Le gouvernement malien oserait-il poser un acte qui plongerait les finances et l’économie du pays dans un état de déliquescence ? Peut-il endosser la responsabilité de neutraliser des milliers d’emplois directs et indirects ? Irait-il jusqu’à agir contre les intérêts de la France, représentés dans le domaine des télécom par Orange Mali ?
Nous pensons, sincèrement, que NON. Et que les autorités vont, rapidement, reconsidérer leur position d’introduire des taxes sur les appels internationaux entrants. Nous leur fournissons ici les preuves qu’un tel projet est de nature à faire couler un Etat et ses citoyens à l’intérieur et à l’extérieur.
D’abord, en quoi consiste cette mesure, décriée et très impopulaire ?

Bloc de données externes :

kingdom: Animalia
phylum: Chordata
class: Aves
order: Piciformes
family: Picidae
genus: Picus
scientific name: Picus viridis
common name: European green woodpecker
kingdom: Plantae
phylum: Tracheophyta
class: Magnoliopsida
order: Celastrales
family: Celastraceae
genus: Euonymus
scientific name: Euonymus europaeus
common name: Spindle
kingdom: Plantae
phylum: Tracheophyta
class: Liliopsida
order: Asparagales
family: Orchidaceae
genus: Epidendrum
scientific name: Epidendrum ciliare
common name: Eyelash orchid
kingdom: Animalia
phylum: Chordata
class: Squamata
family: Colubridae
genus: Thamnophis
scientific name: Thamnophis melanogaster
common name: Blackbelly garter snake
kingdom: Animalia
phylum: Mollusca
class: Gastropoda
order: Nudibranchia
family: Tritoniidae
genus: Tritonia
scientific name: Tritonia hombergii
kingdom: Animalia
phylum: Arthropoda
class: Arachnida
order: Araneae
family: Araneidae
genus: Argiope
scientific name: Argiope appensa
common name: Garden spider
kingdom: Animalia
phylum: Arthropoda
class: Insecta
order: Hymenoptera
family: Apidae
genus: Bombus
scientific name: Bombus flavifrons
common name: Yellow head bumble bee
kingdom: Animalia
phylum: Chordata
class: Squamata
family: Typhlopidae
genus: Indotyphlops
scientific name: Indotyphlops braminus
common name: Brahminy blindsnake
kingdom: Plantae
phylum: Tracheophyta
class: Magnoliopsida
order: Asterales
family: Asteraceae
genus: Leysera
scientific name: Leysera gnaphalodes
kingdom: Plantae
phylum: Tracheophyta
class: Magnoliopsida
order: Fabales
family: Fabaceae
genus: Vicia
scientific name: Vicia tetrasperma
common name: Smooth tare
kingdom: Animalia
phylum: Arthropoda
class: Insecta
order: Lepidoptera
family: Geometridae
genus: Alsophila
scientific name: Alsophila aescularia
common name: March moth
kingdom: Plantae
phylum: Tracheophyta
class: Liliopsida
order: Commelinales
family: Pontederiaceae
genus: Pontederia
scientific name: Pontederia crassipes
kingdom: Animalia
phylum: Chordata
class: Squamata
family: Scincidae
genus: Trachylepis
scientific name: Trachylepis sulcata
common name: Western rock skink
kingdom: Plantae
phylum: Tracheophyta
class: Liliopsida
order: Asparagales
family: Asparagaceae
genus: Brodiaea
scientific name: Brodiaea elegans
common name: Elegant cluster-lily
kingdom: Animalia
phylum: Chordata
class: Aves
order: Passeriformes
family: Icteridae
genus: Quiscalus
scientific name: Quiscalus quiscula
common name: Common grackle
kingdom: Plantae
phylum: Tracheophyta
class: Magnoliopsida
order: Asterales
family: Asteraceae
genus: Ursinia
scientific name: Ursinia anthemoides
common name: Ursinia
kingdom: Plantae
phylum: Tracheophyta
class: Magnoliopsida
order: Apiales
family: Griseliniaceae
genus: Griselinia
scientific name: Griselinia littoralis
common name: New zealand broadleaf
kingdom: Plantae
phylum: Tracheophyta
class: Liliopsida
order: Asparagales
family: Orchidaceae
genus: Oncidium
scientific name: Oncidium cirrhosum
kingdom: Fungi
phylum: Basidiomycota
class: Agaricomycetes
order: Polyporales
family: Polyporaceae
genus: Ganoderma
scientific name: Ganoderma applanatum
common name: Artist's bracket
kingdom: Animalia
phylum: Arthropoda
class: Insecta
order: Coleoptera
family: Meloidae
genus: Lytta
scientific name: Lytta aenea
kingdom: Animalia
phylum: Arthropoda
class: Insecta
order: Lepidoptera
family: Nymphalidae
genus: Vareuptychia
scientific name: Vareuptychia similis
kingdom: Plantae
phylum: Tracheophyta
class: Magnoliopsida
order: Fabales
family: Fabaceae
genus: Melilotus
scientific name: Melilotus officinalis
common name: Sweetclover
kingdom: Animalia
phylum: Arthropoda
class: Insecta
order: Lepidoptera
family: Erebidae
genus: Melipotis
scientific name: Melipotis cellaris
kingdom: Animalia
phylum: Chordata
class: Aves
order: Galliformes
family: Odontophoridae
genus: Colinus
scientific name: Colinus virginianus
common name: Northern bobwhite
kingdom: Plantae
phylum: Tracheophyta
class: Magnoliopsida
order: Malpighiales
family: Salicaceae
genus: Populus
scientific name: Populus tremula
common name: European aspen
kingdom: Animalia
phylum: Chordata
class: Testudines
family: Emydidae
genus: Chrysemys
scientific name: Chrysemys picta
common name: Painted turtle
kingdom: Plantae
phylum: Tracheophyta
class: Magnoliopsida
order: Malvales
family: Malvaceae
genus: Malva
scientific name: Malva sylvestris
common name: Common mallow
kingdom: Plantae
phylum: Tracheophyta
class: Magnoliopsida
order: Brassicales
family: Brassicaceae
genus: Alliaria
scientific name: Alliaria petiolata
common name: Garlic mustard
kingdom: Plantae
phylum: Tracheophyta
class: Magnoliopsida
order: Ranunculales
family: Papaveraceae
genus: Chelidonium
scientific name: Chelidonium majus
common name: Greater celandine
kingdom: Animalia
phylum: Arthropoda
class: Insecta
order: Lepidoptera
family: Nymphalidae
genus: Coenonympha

La surtaxe sur les appels internationaux entrants (Saie) se présente sous la forme d’un montant forfaitaire que les opérateurs doivent facturer pour l’aboutissement des appels internationaux entrants, et dont le gouvernement définit la valeur. Pour ce faire, le gouvernement fait appel à un organisme privé pour mesurer le nombre de minutes de communications internationales entrantes acheminées par chaque opérateur et facture les opérateurs en conséquence. Les sommes ainsi prélevées sont ensuite partagées avec l’organisme privé chargé d’effectuer les mesures. En clair, le système se limite à contrôler le trafic international entrant, et a pour unique objectif de générer des revenus considérables en appliquant une lourde taxe sur le prix des appels internationaux entrants.
Le premier inconvénient majeur de la Saie est lié à ses graves répercussions sur les intérêts de l’Etat et ceux des opérateurs.
En effet, en renchérissant le coût de terminaison, cette surtaxe provoque une augmentation de la fraude, et une diminution du volume de trafic international entrant, du chiffre d’affaires des opérateurs et des recettes fiscales.
Le système appauvrira, dans de courts délais, les opérateurs du Mali qui se verront dans l’impossibilité de soutenir le développement et d’effectuer de nouveaux investissements au détriment de l’économie et de la population.
A terme, des revenus vont s’évaporer, des emplois disparaître et des recettes fiscales de l’Etat dégringoler. Cela est d’autant plus réel que la quote-part de l’Etat est dans les impôts prélevés sur les activités des opérateurs qui supportent seuls la charge des investissements nécessaires au développement du secteur.
Qu’en est-il des consommateurs locaux ? Ils seront, à leur tour, victimes d’un renchérissement des tarifs du trafic international sortant du Mali vers l’étranger. Parce qu’en réaction à la surtaxe, les opérateurs distants appliqueront la réciprocité en procédant à l’augmentation des tarifs se rapportant au trafic sortant du Mali.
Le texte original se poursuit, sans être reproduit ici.